Wednesday, 19 October 2016

Ouija: Origin Of Evil: Film Review

Ouija: Origin Of Evil: Film Review


Cast: Elizabeth Reaser, Annalise Basso, Lulu Wilson, Henry Thomas
Director: Mike Flanagan


There's just something about creepy kids that the horror genre has to keep mining  (just ask The Omen) - and Ouija: Origin of Evil has managed to add another one to the pantheon, thanks to this film, based on a board game (one of the wildest conceits the horror world has perhaps seen).

After a wildly financially successful but critically mauled first outing, the sequel, acting as a prequel heads to 1965 Los Angeles and to a widowed mother Alice (Reaser) struggling to make ends meet after the death of the patriarch. Equally struggling are daughters Paulina (Basso) and youngest Doris (Wilson, looking like a blonde CGI'd younger version of Reese Witherspoon).

Mum Alice is a medium, scamming people who visit but justifying it by offering them comfort for their pain. However, when business isn't powerful enough to keep the foreclosure ghosts away from their door, on Paulina's advice, she gets a Ouija board to use as a prop for her seances. But when youngest Doris claims to have been contacted by her father, something starts to go awry....

Ouija Origin Of Evil is at best a carbon copy horror film, filled with enough references to the past to stop it from being its own thing.

From the start with its usage of the old Universal logo to its vintage setting, use of significant moments from the era in the space age and execution (complete with the circles on the film used in the past to tell projectionists to change reels), this is a flick that's derivative of the genre and that squanders its genuine unease and unsettling set up for something rather familiar.

The deal's sealed when the priest played Henry "Elliott from ET" Thomas shows up outside the house, complete with suitcase and shadow in a blatant rip off from The Exorcist.
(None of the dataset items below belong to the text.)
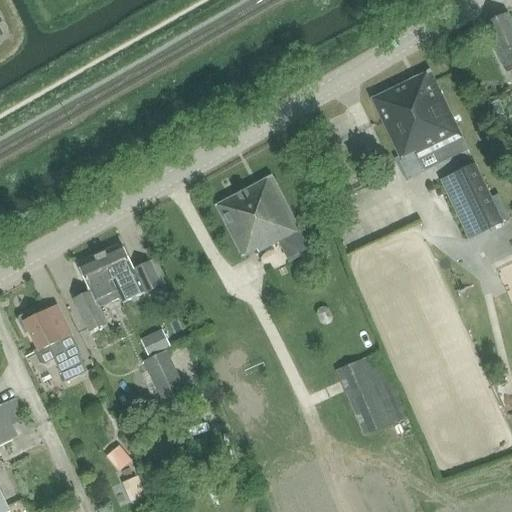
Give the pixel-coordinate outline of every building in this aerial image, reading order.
[(511,20),(510,15),(486,25),(507,74),(511,71),(511,20)] [(401,159),(415,152),(418,157),(461,136),(431,72),(372,99),(401,159)] [(441,178),(468,236),(502,220),(474,163),(441,178)] [(272,178),(217,206),(243,257),(256,250),(258,254),(278,243),(289,264),(311,253),(272,178)] [(123,245),(100,255),(117,292),(120,298),(124,305),(161,287),(150,262),(134,269),(123,245)] [(90,292),(73,300),(89,333),(107,324),(99,308),(120,298),(117,292),(100,255),(77,266),(90,292)] [(19,318),(18,321),(24,334),(28,333),(37,352),(48,346),(57,364),(66,383),(90,372),(81,353),(65,322),(55,327),(47,311),(45,312),(36,316),(34,313),(32,312),(19,318)] [(152,336),(141,341),(149,358),(160,353),(152,336)] [(167,352),(144,362),(165,406),(187,396),(167,352)] [(383,353),(337,370),(363,436),(409,417),(383,353)] [(14,399),(0,405),(0,511),(9,511),(10,511),(0,491),(0,446),(17,438),(12,426),(24,420),(14,399)] [(114,471),(129,461),(119,445),(103,456),(114,471)] [(127,502),(146,494),(138,474),(119,481),(127,502)]
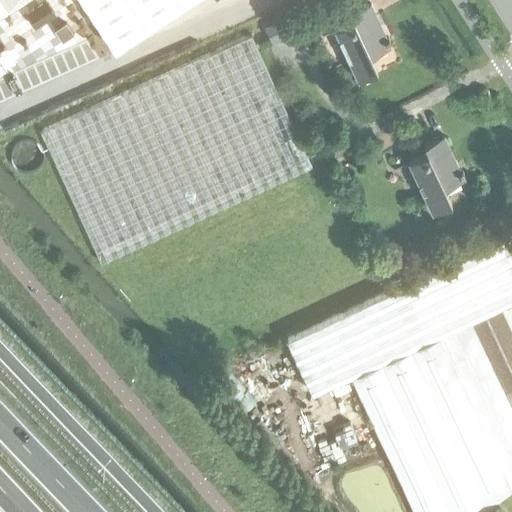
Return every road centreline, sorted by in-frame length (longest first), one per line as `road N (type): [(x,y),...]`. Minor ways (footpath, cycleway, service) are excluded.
road 1 (unclassified): [(252,0),(12,109)]
road 2 (trunk): [(152,511),(0,351)]
road 3 (trunk): [(88,511),(0,420)]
It's a shame because aside from the schlock standard jump scares, there's something relatively uneasy about the rather claustrophobic proceedings. From a soundtrack that exudes quiet rather than the traditional blast of a scraping OST to get the requisite jump moments to the evocative period setting, the beginning of Ouija Origin Of Evil is deeply unsettling thanks to tight camera angles and spooky goings on within the tightknit family.

However after Doris is possessed and her mouth starts apeing Munch's The Scream, the film starts to falter and the tropes and inherent illogical silliness that plagues some horror films infects the narrative, and it falls into a trapping of usual stock scares as the back half plays out and the malevolent moppet gets her grips into the family.

While it scores for being a bit more dour and downbeat than the usual fare trotted out for Hallowe'en, there's a feeling that Ouija: Origin Of Evil's more subtly written moments (grief of family, post-traumatic coping) are more successful in hitting the emotional beats than its schlockier edges.

But it still feels like this sequel is possessed by a rogue force rather than a benevolent one intent on ensuring the experience is a smoother ride - it's likely to be as successful as the first, but its derivative edges and reliance on illogical missteps mean it's creatively trapped in the past.